- Stated exercise: Rewrite the lines of the material from the one containing "scientific name: Rhimphaliodes macrostigma" up to and including the one containing "common name: Western snakeroot" as a Markdown table with the columns Row and Line. Number each line in order and leave out any blank lines.

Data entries
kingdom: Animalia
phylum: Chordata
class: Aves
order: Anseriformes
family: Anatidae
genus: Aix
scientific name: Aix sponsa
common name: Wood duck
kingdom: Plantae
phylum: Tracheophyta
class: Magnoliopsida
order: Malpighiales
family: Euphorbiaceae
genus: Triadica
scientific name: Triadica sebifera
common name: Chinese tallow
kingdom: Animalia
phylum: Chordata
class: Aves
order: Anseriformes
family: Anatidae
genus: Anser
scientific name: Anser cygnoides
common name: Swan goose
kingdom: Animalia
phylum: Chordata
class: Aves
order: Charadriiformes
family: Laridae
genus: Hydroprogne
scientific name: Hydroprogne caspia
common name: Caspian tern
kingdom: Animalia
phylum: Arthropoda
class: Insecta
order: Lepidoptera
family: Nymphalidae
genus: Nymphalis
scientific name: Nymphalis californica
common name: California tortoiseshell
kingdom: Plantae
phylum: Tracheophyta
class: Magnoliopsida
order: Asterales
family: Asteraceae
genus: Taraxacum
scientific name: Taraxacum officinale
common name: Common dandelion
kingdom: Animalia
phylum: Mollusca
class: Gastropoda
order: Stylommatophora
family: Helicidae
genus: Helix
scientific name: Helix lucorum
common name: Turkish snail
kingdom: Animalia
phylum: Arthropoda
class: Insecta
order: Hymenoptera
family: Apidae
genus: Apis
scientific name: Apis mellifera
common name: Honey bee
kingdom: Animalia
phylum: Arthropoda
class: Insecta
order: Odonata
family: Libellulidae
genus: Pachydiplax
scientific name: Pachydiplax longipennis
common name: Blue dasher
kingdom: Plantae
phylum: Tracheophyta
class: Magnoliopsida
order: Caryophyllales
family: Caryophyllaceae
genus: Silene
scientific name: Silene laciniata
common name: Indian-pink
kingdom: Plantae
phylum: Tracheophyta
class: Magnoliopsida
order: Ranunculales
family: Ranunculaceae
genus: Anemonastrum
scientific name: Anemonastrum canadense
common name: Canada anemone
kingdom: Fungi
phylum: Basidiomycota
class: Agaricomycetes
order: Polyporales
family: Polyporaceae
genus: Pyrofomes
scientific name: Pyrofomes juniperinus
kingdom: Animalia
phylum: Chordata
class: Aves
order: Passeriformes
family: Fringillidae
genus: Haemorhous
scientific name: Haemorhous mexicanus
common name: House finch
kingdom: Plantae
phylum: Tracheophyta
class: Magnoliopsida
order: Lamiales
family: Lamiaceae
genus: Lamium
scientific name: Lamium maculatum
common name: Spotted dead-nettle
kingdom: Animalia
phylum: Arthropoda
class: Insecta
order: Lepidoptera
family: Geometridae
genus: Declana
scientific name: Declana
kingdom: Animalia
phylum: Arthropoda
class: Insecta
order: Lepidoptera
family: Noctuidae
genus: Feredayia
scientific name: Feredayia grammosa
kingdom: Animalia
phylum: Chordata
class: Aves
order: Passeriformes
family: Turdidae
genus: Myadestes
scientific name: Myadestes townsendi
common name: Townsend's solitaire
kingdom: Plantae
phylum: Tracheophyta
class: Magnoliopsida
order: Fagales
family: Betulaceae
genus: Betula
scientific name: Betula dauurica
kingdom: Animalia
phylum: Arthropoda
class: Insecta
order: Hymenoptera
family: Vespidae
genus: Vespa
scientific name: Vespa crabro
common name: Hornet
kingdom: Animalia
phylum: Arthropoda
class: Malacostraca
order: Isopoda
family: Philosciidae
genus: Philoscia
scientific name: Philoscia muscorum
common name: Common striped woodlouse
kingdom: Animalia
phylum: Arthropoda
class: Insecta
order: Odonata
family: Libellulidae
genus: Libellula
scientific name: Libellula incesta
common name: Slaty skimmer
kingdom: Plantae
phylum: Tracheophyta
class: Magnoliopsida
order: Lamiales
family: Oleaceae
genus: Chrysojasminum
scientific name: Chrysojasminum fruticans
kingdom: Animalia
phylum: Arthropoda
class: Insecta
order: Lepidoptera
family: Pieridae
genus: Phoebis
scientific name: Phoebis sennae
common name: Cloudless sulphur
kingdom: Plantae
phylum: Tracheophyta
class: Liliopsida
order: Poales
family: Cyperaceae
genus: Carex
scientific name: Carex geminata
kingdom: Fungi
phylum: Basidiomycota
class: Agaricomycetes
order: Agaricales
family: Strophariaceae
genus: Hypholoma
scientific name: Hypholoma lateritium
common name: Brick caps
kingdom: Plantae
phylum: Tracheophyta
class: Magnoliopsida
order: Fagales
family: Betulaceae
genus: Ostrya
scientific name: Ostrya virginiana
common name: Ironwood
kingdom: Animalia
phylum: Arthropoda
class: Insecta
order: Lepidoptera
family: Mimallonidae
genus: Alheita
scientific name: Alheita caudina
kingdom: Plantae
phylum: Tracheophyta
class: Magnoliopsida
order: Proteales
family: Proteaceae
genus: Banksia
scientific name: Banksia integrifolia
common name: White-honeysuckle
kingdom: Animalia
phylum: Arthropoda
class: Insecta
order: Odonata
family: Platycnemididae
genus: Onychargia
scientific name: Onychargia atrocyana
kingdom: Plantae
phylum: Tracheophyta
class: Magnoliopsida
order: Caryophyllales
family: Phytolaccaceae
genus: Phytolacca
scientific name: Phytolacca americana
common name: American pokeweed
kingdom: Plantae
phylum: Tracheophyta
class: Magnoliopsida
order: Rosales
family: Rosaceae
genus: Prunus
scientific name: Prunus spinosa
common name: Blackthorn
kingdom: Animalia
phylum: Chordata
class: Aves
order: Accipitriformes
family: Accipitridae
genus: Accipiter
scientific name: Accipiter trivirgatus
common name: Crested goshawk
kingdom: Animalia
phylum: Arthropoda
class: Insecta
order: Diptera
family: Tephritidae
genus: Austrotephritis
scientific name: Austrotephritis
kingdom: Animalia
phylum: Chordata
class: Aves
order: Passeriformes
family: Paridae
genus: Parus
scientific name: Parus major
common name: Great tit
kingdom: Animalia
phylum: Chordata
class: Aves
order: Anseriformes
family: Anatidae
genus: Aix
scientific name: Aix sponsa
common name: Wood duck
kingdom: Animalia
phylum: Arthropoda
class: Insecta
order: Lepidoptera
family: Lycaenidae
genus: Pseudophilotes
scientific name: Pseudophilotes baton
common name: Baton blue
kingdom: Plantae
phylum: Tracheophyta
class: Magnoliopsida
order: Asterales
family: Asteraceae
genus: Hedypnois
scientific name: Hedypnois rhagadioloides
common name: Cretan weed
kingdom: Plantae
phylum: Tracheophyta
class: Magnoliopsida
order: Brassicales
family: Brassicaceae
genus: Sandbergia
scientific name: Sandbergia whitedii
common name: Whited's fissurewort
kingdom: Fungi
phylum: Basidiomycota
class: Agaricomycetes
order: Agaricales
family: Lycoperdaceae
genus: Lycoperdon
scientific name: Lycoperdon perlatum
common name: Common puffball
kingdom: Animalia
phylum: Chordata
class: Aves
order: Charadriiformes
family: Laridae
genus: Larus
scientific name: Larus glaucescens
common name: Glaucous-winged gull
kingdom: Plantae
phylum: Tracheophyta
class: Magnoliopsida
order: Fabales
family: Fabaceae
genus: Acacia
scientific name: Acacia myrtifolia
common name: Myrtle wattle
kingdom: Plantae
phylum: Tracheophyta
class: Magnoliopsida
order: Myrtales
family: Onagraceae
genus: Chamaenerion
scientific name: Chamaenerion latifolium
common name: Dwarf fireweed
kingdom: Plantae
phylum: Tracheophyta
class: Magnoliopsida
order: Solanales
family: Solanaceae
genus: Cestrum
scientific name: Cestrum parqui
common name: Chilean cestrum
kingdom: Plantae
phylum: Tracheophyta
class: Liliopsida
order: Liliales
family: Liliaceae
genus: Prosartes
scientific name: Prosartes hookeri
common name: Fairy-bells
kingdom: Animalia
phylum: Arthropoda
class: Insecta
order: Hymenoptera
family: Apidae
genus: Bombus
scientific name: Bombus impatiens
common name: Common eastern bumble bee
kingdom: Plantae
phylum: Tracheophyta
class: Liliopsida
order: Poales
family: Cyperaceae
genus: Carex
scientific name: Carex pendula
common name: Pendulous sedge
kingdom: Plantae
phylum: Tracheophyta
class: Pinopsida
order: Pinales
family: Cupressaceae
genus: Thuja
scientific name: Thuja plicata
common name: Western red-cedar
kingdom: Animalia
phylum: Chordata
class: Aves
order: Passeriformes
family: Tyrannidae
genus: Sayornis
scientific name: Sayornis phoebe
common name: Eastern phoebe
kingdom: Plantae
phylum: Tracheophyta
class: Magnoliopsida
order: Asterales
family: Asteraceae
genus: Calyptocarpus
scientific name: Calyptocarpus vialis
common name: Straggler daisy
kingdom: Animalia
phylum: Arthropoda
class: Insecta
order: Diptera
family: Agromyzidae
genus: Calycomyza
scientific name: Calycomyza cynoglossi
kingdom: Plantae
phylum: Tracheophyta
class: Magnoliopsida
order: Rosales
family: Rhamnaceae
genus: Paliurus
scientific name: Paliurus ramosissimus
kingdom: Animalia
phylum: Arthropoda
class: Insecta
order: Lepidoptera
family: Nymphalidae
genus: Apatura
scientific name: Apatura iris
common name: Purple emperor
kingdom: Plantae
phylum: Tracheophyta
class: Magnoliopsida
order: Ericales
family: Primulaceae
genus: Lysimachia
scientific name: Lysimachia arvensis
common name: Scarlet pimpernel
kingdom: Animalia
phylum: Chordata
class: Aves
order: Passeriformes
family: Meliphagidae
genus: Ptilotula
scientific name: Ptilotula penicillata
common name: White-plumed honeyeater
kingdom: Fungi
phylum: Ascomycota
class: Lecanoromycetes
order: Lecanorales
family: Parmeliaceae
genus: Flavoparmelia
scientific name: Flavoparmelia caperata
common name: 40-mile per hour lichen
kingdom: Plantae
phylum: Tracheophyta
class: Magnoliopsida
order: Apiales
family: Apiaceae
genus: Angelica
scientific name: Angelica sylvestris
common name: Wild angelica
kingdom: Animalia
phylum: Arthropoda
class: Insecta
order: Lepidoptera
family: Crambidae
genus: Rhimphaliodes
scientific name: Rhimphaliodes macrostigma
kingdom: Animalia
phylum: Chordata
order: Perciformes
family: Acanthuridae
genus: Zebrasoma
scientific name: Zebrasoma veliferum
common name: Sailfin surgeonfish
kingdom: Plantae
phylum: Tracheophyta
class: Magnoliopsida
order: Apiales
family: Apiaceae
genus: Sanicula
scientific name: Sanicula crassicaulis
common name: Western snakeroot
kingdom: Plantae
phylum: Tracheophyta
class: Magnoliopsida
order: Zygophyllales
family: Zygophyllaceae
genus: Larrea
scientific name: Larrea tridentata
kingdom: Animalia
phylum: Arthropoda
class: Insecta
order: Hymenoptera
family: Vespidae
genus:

- Full answer:
| Row | Line |
|---|---|
| 1 | scientific name: Rhimphaliodes macrostigma |
| 2 | kingdom: Animalia |
| 3 | phylum: Chordata |
| 4 | order: Perciformes |
| 5 | family: Acanthuridae |
| 6 | genus: Zebrasoma |
| 7 | scientific name: Zebrasoma veliferum |
| 8 | common name: Sailfin surgeonfish |
| 9 | kingdom: Plantae |
| 10 | phylum: Tracheophyta |
| 11 | class: Magnoliopsida |
| 12 | order: Apiales |
| 13 | family: Apiaceae |
| 14 | genus: Sanicula |
| 15 | scientific name: Sanicula crassicaulis |
| 16 | common name: Western snakeroot |